Other chemicals – including serotonin amino acids like glutamate and α-aminobutyric acid (GABA) – could also be investigated further as their mediation of certain cardiovascular and analgesic effects as chemical bio-products of acupuncture.

The Positive Effects of Acupuncture…

The positive effects of acupuncture have been justified by the sensory stimulation of the CNS. Needle insertion into the skin and deeper tissues results in a particular patterns of activity in the peripheral nerves, providing regulation and neuro-protective results.

Acupuncture have been associated with the release of neuropeptides from nerve endings and modulation of the expression of neuro-trophins, which makes the technique a useful tool when it comes to positively affecting the nervous system. Interestingly, other methods – such as exercise – also have benefits for the nervous system, in that it they are neuro-protective.
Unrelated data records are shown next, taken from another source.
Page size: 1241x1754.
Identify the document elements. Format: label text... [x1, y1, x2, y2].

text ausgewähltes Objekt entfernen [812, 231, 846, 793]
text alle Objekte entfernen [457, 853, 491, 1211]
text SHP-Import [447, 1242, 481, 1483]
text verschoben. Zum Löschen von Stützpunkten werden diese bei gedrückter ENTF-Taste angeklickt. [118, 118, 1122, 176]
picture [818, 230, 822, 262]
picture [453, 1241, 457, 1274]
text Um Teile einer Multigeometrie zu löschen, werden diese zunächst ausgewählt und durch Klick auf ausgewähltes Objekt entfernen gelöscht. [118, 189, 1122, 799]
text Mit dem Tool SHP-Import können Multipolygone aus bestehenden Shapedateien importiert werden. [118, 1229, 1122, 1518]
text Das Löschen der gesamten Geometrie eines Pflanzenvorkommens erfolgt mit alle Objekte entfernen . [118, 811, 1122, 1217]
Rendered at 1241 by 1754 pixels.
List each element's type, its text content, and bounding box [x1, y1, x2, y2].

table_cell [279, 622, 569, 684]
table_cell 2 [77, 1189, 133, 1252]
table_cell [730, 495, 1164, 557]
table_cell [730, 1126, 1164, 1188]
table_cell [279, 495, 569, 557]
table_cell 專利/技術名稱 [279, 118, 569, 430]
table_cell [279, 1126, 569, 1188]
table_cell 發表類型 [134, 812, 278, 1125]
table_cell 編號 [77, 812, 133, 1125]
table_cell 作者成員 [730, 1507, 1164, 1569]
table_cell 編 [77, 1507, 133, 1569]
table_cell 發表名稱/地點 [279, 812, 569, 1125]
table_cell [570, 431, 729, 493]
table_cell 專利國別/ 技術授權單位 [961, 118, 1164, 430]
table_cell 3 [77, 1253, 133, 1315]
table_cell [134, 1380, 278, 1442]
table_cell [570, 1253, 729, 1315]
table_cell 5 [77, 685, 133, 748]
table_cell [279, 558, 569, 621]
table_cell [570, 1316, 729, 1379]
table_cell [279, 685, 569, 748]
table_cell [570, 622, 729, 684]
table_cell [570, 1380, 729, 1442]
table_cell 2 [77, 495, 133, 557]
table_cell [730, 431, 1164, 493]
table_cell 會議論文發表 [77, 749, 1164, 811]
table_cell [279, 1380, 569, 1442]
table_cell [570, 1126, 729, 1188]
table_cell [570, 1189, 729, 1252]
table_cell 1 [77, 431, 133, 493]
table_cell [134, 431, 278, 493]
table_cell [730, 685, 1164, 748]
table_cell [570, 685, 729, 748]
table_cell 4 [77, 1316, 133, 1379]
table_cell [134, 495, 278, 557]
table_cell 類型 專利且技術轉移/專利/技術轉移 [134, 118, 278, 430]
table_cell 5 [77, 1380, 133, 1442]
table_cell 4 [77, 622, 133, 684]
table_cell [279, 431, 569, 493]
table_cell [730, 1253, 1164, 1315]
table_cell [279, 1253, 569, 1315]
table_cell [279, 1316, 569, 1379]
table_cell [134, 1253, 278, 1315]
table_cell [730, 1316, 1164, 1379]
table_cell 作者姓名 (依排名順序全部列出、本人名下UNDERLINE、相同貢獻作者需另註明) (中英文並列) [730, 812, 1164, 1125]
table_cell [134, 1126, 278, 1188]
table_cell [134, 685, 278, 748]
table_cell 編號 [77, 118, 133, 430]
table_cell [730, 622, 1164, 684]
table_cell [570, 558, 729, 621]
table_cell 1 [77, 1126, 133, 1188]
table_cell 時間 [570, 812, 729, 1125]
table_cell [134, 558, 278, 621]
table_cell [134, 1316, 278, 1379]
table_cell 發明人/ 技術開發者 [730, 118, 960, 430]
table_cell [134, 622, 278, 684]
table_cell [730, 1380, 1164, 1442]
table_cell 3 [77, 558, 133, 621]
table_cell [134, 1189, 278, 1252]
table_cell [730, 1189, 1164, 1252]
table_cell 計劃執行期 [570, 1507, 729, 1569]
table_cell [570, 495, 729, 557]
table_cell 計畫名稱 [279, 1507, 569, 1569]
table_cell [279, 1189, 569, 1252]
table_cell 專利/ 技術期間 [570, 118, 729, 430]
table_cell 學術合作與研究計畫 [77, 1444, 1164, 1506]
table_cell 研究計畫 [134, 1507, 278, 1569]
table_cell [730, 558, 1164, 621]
On the journey to exploring different aspects and mechanisms of acupuncture, the ‘placebo’ effect has also been investigated by British scientists. Their conclusion? Acupuncture is evidently superior to a placebo in controlled studies. Of course, what that means for you is it’s an effective method for alleviating your migraine, while it also helps improve the wellbeing of the patients with chronic pain-associated concerns.

Did you know that in the UK, the condition affects up to 20% of women and 6% of men? Maybe it’s about time you removed yourself from that percentage and instead gave acupuncture a try?